Dataset extract: Begin

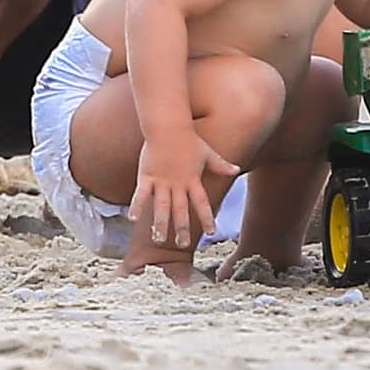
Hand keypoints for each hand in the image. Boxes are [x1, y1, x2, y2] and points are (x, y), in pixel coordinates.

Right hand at [129, 130, 239, 249]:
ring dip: (160, 223)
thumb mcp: (207, 153)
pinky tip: (132, 220)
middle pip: (180, 210)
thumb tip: (237, 169)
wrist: (168, 125)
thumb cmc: (189, 139)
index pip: (202, 203)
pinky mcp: (146, 175)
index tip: (212, 232)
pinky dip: (137, 206)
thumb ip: (221, 165)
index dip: (207, 218)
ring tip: (158, 240)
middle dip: (182, 228)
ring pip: (161, 206)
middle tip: (183, 244)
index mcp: (193, 180)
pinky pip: (141, 194)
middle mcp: (177, 184)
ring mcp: (161, 181)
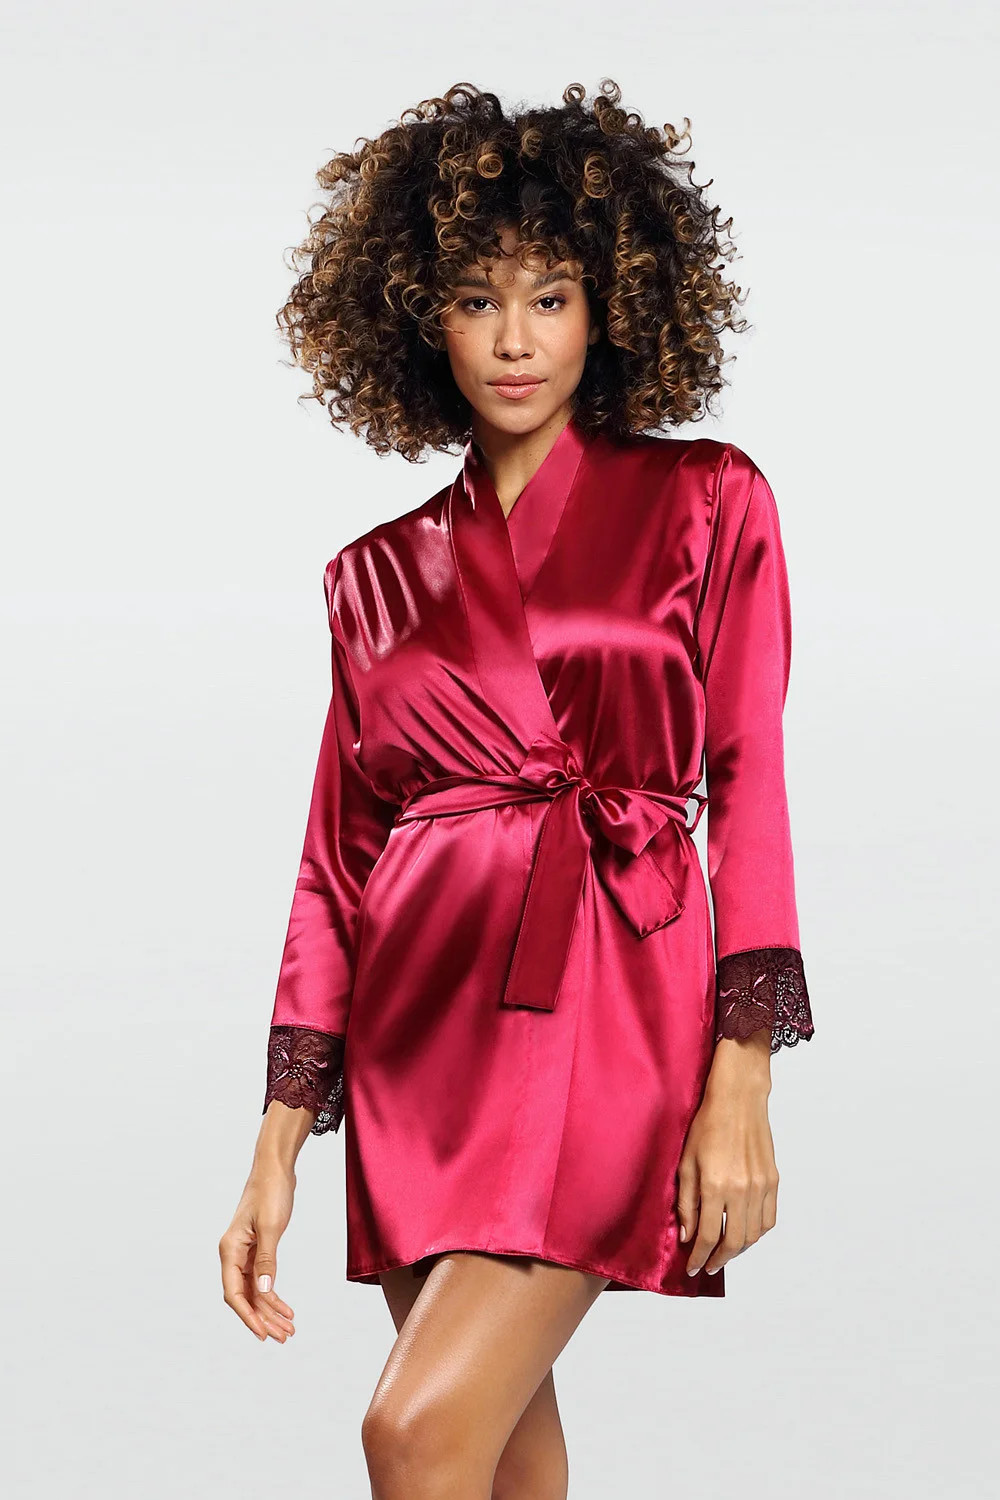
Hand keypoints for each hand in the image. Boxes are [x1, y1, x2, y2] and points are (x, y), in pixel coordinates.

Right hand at [219, 1160, 297, 1341]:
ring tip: (290, 1328)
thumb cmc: (271, 1191)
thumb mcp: (270, 1226)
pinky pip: (262, 1279)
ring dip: (270, 1311)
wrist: (275, 1168)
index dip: (248, 1316)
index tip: (264, 1334)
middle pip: (245, 1296)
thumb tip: (265, 1291)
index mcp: (229, 1249)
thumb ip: (266, 1259)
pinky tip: (286, 1308)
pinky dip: (273, 1295)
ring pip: (254, 1291)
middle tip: (284, 1337)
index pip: (234, 1293)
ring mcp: (243, 1253)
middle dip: (263, 1319)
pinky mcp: (256, 1249)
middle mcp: (232, 1254)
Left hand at [676, 1035, 778, 1275]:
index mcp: (715, 1186)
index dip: (699, 1257)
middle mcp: (741, 1190)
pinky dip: (757, 1234)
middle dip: (718, 1260)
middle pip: (733, 1242)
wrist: (738, 1099)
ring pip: (753, 1235)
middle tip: (708, 1266)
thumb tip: (687, 1236)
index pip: (707, 1236)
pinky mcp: (773, 1181)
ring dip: (738, 1250)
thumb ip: (685, 1202)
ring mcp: (760, 1186)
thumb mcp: (686, 1163)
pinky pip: (768, 1220)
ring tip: (724, 1252)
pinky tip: (744, 1234)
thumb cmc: (706, 1126)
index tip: (692, 1268)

Dataset extract: End

Only the lines above that hold "middle" are wanted. Show every one of them.

middle pip: (180, 210)
middle dip: (182, 228)
middle tip: (183, 244)
middle mcp: (177, 184)
middle pip: (245, 1296)
middle tip: (284, 1337)
middle dip: (263, 1319)
middle mcp: (232, 1254)
middle mcp: (741, 1190)
middle dip: (718, 1260)
middle pip: (733, 1242)
middle tip: (708, 1266)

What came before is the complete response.